_Study questions:_
a) Say whether each statement agrees with the post about the kitchen gas line, answering yes or no and quoting the deciding words from that post. (i) The line travels about 10 feet from the sink to the range. (ii) The writer plans to run black pipe under the sink. (iii) The line goes under the sink because there was no room behind the rear left corner.
b) Translate this sentence from the post about the kitchen gas line into Spanish: "However, I know that flex is usually used between a black pipe terminal and an appliance and what we have here is mid-line."
c) Carry the post about the kitchen gas line further, starting after its last sentence.

Passage START

The gas line coming into my newly redesigned kitchen and supplying a range has to be routed under the sink because there was no room behind the rear left corner to go behind the studs in the wall. The valve on the left, terminating a 1/2" black pipe, is where it enters and the nipple in the back wall is where it exits the sink to travel another approximately 10' to the range, again via 1/2" black pipe.

enter image description here

Of course, because the area under the sink is messy, busy, and complicated, as can be seen in the picture, with other pipe, cable, garbage disposal etc, running black pipe there, with a minimum of two elbows in a tight space would be inconvenient, obstructing and difficult to turn the wrench so I want to use the yellow flex connector. However, I know that flex is usually used between a black pipe terminal and an appliance and what we have here is mid-line.

So I have several questions:

  1. Is this generally permissible by the US codes (specifically mid Atlantic, relatively strict)?

Passage END
Records START

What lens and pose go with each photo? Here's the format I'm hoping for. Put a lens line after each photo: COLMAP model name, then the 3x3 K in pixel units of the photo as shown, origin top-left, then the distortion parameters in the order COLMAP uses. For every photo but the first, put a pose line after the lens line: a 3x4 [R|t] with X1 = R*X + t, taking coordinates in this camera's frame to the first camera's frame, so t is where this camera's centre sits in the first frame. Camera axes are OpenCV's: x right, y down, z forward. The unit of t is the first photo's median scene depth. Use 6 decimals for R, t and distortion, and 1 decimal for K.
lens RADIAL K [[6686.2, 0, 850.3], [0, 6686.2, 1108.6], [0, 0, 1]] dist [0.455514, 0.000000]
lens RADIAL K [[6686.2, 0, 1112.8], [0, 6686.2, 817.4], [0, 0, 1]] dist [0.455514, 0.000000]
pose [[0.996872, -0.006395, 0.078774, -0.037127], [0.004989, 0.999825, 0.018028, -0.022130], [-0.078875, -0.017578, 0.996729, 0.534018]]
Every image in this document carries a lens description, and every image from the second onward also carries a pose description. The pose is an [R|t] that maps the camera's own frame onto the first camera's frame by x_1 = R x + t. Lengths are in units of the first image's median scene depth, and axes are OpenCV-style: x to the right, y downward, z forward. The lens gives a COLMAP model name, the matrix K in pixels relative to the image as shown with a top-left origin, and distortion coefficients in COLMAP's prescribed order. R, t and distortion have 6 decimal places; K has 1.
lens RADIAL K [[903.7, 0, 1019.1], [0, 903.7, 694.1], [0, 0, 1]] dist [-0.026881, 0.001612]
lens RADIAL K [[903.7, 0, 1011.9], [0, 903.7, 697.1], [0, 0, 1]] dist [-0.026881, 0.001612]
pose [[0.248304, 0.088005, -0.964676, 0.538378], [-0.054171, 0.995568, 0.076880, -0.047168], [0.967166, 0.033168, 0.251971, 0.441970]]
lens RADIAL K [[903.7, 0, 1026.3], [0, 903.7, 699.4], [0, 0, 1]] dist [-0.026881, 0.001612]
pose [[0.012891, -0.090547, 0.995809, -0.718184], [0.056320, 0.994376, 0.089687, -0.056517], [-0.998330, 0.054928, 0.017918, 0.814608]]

Records END

_Outputs for the tasks:_
a)
(i) Yes: "travel another approximately 10' to the range"
(ii) No: "so I want to use the yellow flex connector"
(iii) Yes: "because there was no room behind the rear left corner to go behind the studs in the wall"

b) Sin embargo, sé que el conector flexible suele usarse entre un terminal de tubería negra y un electrodoméstico, y lo que tenemos aquí está a mitad de la línea.

c)
  2. Considering that the two ends of black pipe it connects are 1/2", can I use 1/2" flex (which I think is smaller inside diameter than 1/2" black pipe), which I obviously prefer for spacing reasons, or should I go with 3/4", which I think corresponds more in inside diameter with 1/2" black? The final flex connector at the end that connects the range is 1/2". The picture shows a 3/4" that is 36" long, which is too long and I plan to replace it with 24" so I don't need to wrap around the PVC pipe like it shows here, which comes in both 1/2 and 3/4". Does it actually matter and can using a slightly fatter pipe between two smaller cause any adverse effects?
  3. Someone (whose advice I am not taking unverified) told me that this connector might need to be electrically grounded. I do have an adjacent junction box in a laundry bay to the left of the sink. Should I ground it using a pipe grounding clamp?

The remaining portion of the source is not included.